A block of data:
○ ○ ○ ○ ○ ○ ○

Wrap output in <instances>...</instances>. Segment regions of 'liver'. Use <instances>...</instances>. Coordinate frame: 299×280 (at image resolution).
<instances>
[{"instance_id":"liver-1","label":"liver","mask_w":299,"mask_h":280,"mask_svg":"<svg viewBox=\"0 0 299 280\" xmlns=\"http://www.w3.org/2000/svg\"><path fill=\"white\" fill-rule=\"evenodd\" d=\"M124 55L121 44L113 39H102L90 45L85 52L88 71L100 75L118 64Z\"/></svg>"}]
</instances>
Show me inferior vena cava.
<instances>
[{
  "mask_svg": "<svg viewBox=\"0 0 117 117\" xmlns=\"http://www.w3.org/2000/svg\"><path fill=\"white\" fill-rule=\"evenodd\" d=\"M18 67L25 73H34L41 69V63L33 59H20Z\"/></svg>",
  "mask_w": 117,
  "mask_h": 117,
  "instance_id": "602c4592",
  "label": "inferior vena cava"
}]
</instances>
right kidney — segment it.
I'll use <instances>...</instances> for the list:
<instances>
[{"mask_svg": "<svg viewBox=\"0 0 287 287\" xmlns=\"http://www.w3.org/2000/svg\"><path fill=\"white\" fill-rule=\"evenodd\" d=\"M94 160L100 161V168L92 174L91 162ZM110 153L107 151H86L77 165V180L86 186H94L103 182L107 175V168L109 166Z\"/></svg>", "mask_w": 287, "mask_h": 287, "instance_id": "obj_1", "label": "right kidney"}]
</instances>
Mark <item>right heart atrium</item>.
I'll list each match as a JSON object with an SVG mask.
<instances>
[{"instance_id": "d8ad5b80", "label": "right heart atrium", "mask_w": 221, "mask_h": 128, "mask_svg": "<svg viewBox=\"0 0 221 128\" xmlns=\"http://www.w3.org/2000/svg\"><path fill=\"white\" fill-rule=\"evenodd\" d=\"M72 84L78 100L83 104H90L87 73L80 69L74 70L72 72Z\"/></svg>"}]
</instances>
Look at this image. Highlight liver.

○ ○ ○ ○ ○ ○ ○

Rewrite the listing above as a JSON array of strings, one string for each line and no entries for blank lines.

[
  "Wrap output in <instances>...</instances>. Segment regions of 'liver'. Use <instances>...</instances>. Coordinate frame: 299×280 (at image resolution).",
  "<instances>",
  "[{\"instance_id\":\"liver-1\",\"label\":\"liver\",\"mask_w\":299,\"mask_h\":280,\"mask_svg\":\"<svg viewBox=\\\"0 0 299 280\\\" xmlns=\\\"http://www.w3.org/2000/svg\\\"><path fill=\\\"white\\\" fill-rule=\\\"evenodd\\\" d=\\\"M124 55L121 44L113 39H102L90 45L85 52L88 71L100 75L118 64Z\\\"/></svg>\"}]",
  "</instances>",
  "Show me inferior vena cava.",
  "<instances>",
  "[{",
  "  \"mask_svg\": \"<svg viewBox=\\\"0 0 117 117\\\" xmlns=\\\"http://www.w3.org/2000/svg\\\"><path fill=\\\"white\\\" fill-rule=\\\"evenodd\\\" d=\\\"M18 67L25 73H34L41 69V63L33 59H20Z\\\"/></svg>\",",
  "  \"mask_w\": 117,",
  "  \"mask_h\": 117,",
  "  \"instance_id\": \"602c4592\",",
  "  \"label\": \"inferior vena cava\"",
  "}]",
  "</instances>",
  "right kidney — segment it.",
  "I'll use <instances>...</instances> for the list:",
  "<instances>",
  "[{\"mask_svg\": \"<svg viewBox=\\\"0 0 287 287\\\" xmlns=\\\"http://www.w3.org/2000/svg\\\"><path fill=\\\"white\\\" fill-rule=\\\"evenodd\\\" d=\\\"M94 160L100 161V168L92 174L91 162ZM110 153L107 151H86L77 165V180L86 186H94L103 182L107 175V168L109 166Z\\\"/></svg>\", \"mask_w\": 287, \"mask_h\": 287, \"instance_id\": \"obj_1\", \"label\": \"right kidney\"}]",
  "</instances>",
  "Mark <item>right heart atrium</item>.",
  "I'll list each match as a JSON object with an SVG mask.",
  "<instances>",
  "[{\"instance_id\": \"d8ad5b80\", \"label\": \"right heart atrium\", \"mask_w\": 221, \"mask_h\": 128, \"mask_svg\": \"<svg viewBox=\\\"0 0 221 128\\\" xmlns=\\\"http://www.w3.org/2000/svg\\\"><path fill=\\\"white\\\" fill-rule=\\\"evenodd\\\" d=\\\"M72 84L78 100L83 104H90L87 73L80 69L74 70L72 72Z\\\"/></svg>\"}]",
  "</instances>",
  "Look at this image. Highlight liver."
]